Die stieß schon kurz darauf im Zuge ihrer Ermittlungen auf die in Niedersachsen lebende 24-Jährige. Die Frau gab die Tat zu. Sie habe sich damit für sexuelle Belästigungen an einem ihrer Lehrer rächen wollen.
Frühkindliche Störungen
Was das Gericht ihr nicht glaubt. Dies sei wie zahlreiche andere ihrer Aussagen gelogen, konstatiert der Vorsitzende Richter. Und es sei auch nicht das erste Mal gewesen, dass sie auffällig wurde. Bereits 2011 hatte sie, damals in einem Berufsbildungswerk in Schleswig-Holstein, an dem Fahrzeug eines Lehrers die Bremsschläuche durchgeschnitten.
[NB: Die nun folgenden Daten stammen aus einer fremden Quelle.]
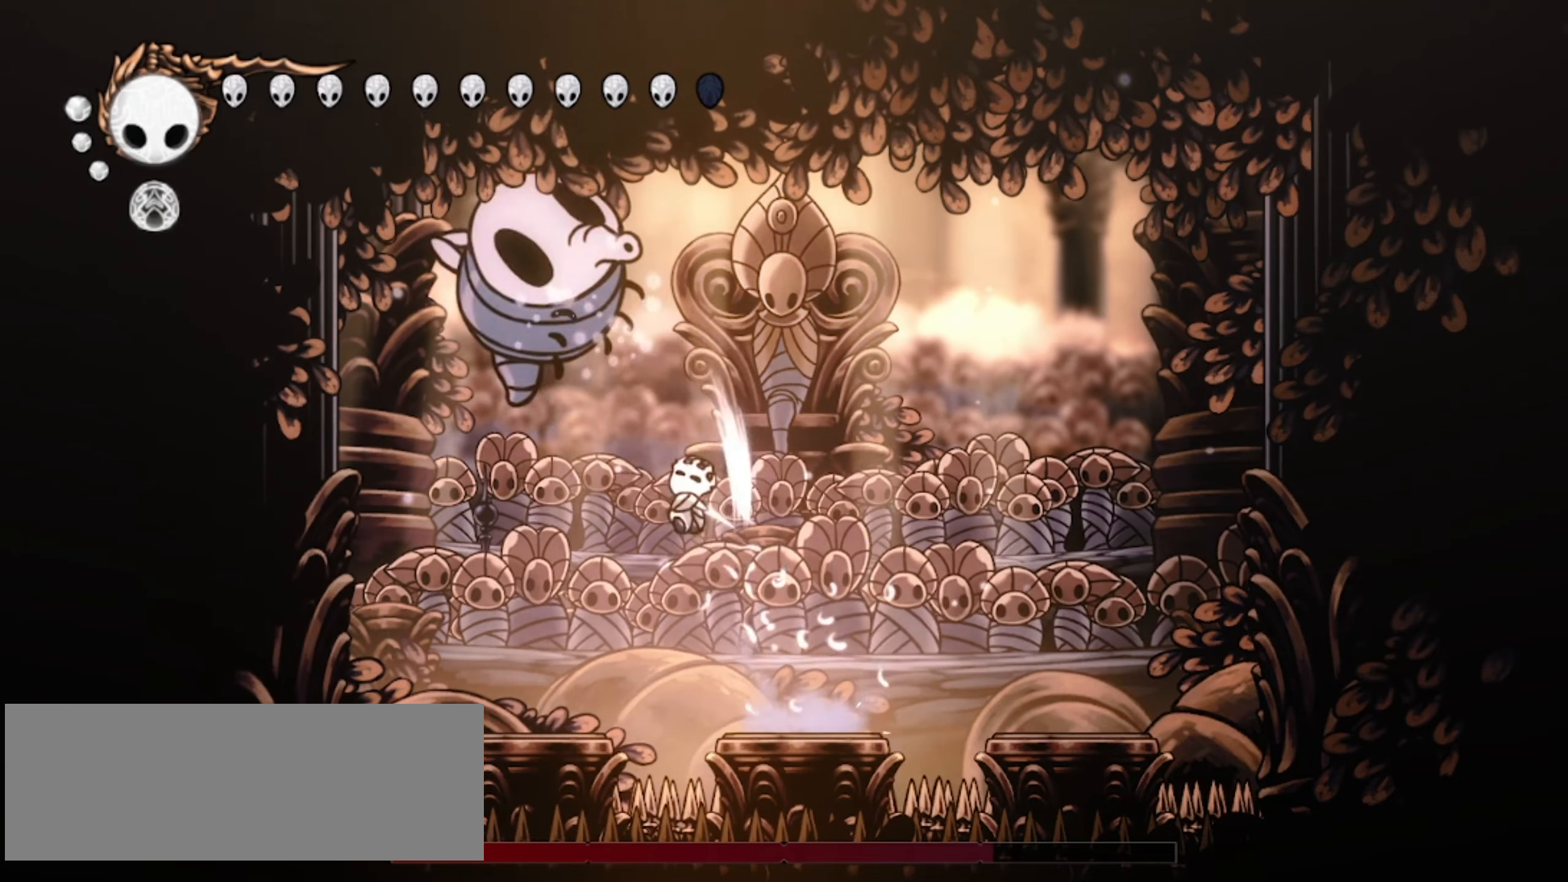
{"keys": ["down", "left", "z"], "events": [[50, "x", "up"], [133, "c", "down"], [133, "up", "up"], [233, "c", "up"], [367, "down", "down"], [417, "z", "down"], [467, "left", "down"], [467, "right", "up"]]}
Wofür sie zu 15 Monaten Jugendhaft verurteilt wurde. Die Angeklagte fühle sich schnell ausgegrenzt und in einer Außenseiterrolle, erklärt Kellermann. Aufgrund ihrer psychischen Probleme könne sie sich anderen Menschen aber nicht mitteilen und greife deshalb – um den Druck, der auf ihr laste, abzubauen – zu anderen, drastischen Mitteln, wie eben dem Bau der Briefbombe.
Auslöser für ihre fehlende psychosoziale und emotionale Kompetenz sollen Erlebnisse in ihrer Kindheit sein. Die Angeklagte sei in ein alkoholisiertes Umfeld hineingeboren worden, als Kleinkind gegen eine Wand geschleudert und als anscheinend tot in eine Mülltonne geworfen worden, deutet Kellermann nur kurz die Ursachen für schwere frühkindliche Störungen an.
Keine Frage für alle Prozessbeteiligten ist, dass die Angeklagte die Tat im Zustand erheblich verminderter Schuldfähigkeit begangen hat. Trotzdem stelle sie eine Gefahr für die Allgemeinheit dar, deshalb die Einweisung in die Psychiatrie.